====== Extracted records
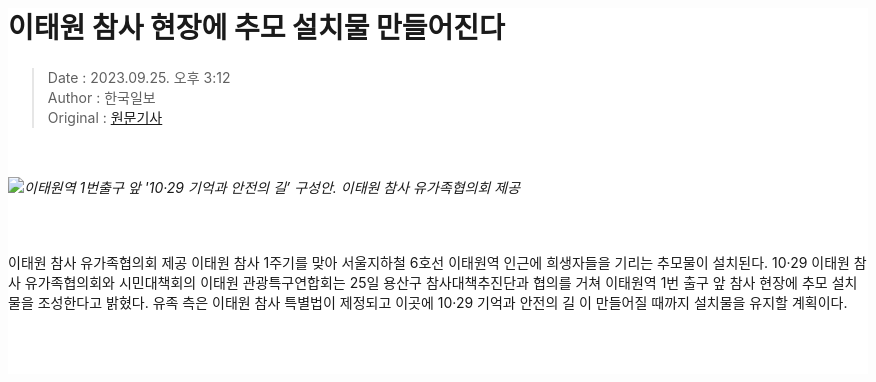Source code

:   
# 이태원 참사 현장에 추모 설치물 만들어진다  
  
> Date : 2023.09.25. 오후 3:12  
> Author : 한국일보  
> Original : [원문기사](https://n.news.naver.com/mnews/article/469/0000762379?sid=102)  
<br/>  
  
<img src="https://imgnews.pstatic.net/image/469/2023/09/25/0000762379_001_20230925151204958.jpg?type=w647" id="img1"></img><em class="img_desc">이태원역 1번출구 앞 '10·29 기억과 안전의 길’ 구성안. 이태원 참사 유가족협의회 제공</em>  
<br/><br/>  
  
이태원 참사 유가족협의회 제공 이태원 참사 1주기를 맞아 서울지하철 6호선 이태원역 인근에 희생자들을 기리는 추모물이 설치된다.
10·29 이태원 참사 유가족협의회와 시민대책회의 이태원 관광특구연합회는 25일 용산구 참사대책추진단과 협의를 거쳐 이태원역 1번 출구 앞 참사 현장에 추모 설치물을 조성한다고 밝혔다.
유족 측은 이태원 참사 특별법이 제정되고 이곳에 10·29 기억과 안전의 길 이 만들어질 때까지 설치물을 유지할 계획이다.  
<br/><br/><br/>  

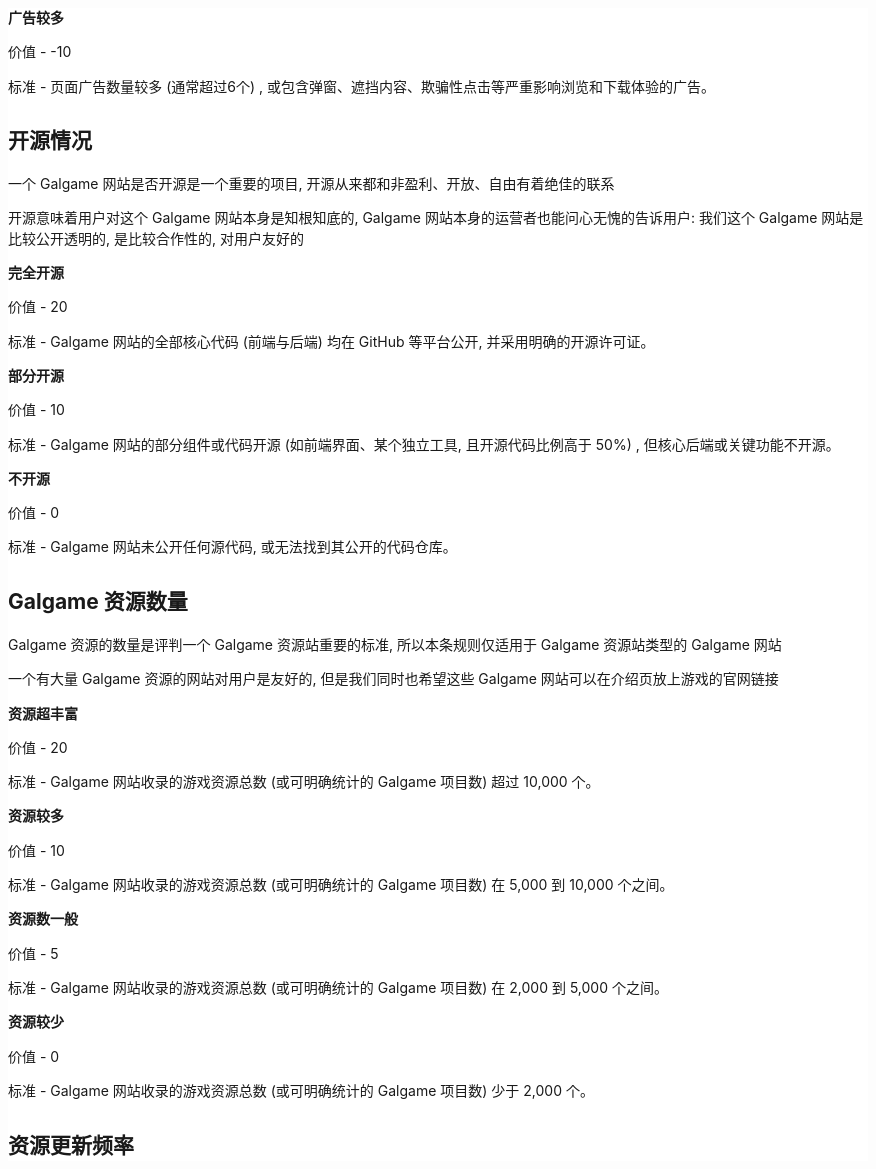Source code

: **广告较多**

价值 -  -10

标准 -  页面广告数量较多 (通常超过6个) , 或包含弹窗、遮挡内容、欺骗性点击等严重影响浏览和下载体验的广告。

## 开源情况

一个 Galgame 网站是否开源是一个重要的项目, 开源从来都和非盈利、开放、自由有着绝佳的联系

开源意味着用户对这个 Galgame 网站本身是知根知底的, Galgame 网站本身的运营者也能问心无愧的告诉用户: 我们这个 Galgame 网站是比较公开透明的, 是比较合作性的, 对用户友好的

**完全开源**

价值 -  20

标准 - Galgame 网站的全部核心代码 (前端与后端) 均在 GitHub 等平台公开, 并采用明确的开源许可证。

**部分开源**

价值 -  10

标准 - Galgame 网站的部分组件或代码开源 (如前端界面、某个独立工具, 且开源代码比例高于 50%) , 但核心后端或关键功能不开源。

**不开源**

价值 -  0

标准 -  Galgame 网站未公开任何源代码, 或无法找到其公开的代码仓库。

## Galgame 资源数量

Galgame 资源的数量是评判一个 Galgame 资源站重要的标准, 所以本条规则仅适用于 Galgame 资源站类型的 Galgame 网站

一个有大量 Galgame 资源的网站对用户是友好的, 但是我们同时也希望这些 Galgame 网站可以在介绍页放上游戏的官网链接

**资源超丰富**

价值 -  20

标准 -  Galgame 网站收录的游戏资源总数 (或可明确统计的 Galgame 项目数) 超过 10,000 个。

**资源较多**

价值 -  10

标准 -  Galgame 网站收录的游戏资源总数 (或可明确统计的 Galgame 项目数) 在 5,000 到 10,000 个之间。

**资源数一般**

价值 -  5

标准 - Galgame 网站收录的游戏资源总数 (或可明确统计的 Galgame 项目数) 在 2,000 到 5,000 个之间。

**资源较少**

价值 -  0

标准 - Galgame 网站收录的游戏资源总数 (或可明确统计的 Galgame 项目数) 少于 2,000 个。

## 资源更新频率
============
* _Exercise aim_: Reproduce the text of every item, swapping each occurrence of "Galgame" for "Visual Novel" and changing nothing else. Omit the pictures from your answer.

* _Exercise response_:
Source code

:   
# 이태원 참사 현장에 추모 설치물 만들어진다  
  
> Date : 2023.09.25. 오후 3:12  
> Author : 한국일보  
> Original : [원문기사](https://n.news.naver.com/mnews/article/469/0000762379?sid=102)  
<br/>  
  
<img src="https://imgnews.pstatic.net/image/469/2023/09/25/0000762379_001_20230925151204958.jpg?type=w647" id="img1"></img><em class="img_desc">이태원역 1번출구 앞 '10·29 기억과 안전의 길’ 구성안. 이태원 참사 유가족협의회 제공</em>  
<br/><br/>  
  
이태원 참사 유가족협의회 제공 이태원 참사 1주기를 맞아 서울지하철 6호선 이태원역 인근에 희생자들을 기리는 추모물이 설치된다.
10·29 이태원 참사 유가족협의회와 시민대책회의 이태원 관광특구연합회는 25일 용산구 참사대책추진단과 협의를 거쳐 이태원역 1번 출구 앞 참사 현장에 추모 설치물을 조성한다고 밝혔다.
유족 측은 이태원 참사 특별법이 제정되고 이곳에 10·29 기억과 안전의 길 이 만들어질 때까지 설치물을 유지할 계획이다.  
<br/><br/><br/>  

Source code

: **广告较多**

价值 -  -10

标准 -  页面广告数量较多 (通常超过6个) , 或包含弹窗、遮挡内容、欺骗性点击等严重影响浏览和下载体验的广告。

## 开源情况

一个 Visual Novel 网站是否开源是一个重要的项目, 开源从来都和非盈利、开放、自由有着绝佳的联系

开源意味着用户对这个 Visual Novel 网站本身是知根知底的, Visual Novel 网站本身的运营者也能问心无愧的告诉用户: 我们这个 Visual Novel 网站是比较公开透明的, 是比较合作性的, 对用户友好的

**完全开源**

价值 -  20

标准 - Visual Novel 网站的全部核心代码 (前端与后端) 均在 GitHub 等平台公开, 并采用明确的开源许可证。

**部分开源**

价值 -  10

标准 - Visual Novel 网站的部分组件或代码开源 (如前端界面、某个独立工具, 且开源代码比例高于 50%) , 但核心后端或关键功能不开源。

**不开源**

价值 -  0

标准 -  Visual Novel 网站未公开任何源代码, 或无法找到其公开的代码仓库。

## Visual Novel 资源数量

Visual Novel 资源的数量是评判一个 Visual Novel 资源站重要的标准, 所以本条规则仅适用于 Visual Novel 资源站类型的 Visual Novel 网站

一个有大量 Visual Novel 资源的网站对用户是友好的, 但是我们同时也希望这些 Visual Novel 网站可以在介绍页放上游戏的官网链接

**资源超丰富**

价值 -  20

标准 -  Visual Novel 网站收录的游戏资源总数 (或可明确统计的 Visual Novel 项目数) 超过 10,000 个。

**资源较多**

价值 -  10

标准 -  Visual Novel 网站收录的游戏资源总数 (或可明确统计的 Visual Novel 项目数) 在 5,000 到 10,000 个之间。

**资源数一般**

价值 -  5

标准 - Visual Novel 网站收录的游戏资源总数 (或可明确统计的 Visual Novel 项目数) 在 2,000 到 5,000 个之间。

**资源较少**

价值 -  0

标准 - Visual Novel 网站收录的游戏资源总数 (或可明确统计的 Visual Novel 项目数) 少于 2,000 个。

## 资源更新频率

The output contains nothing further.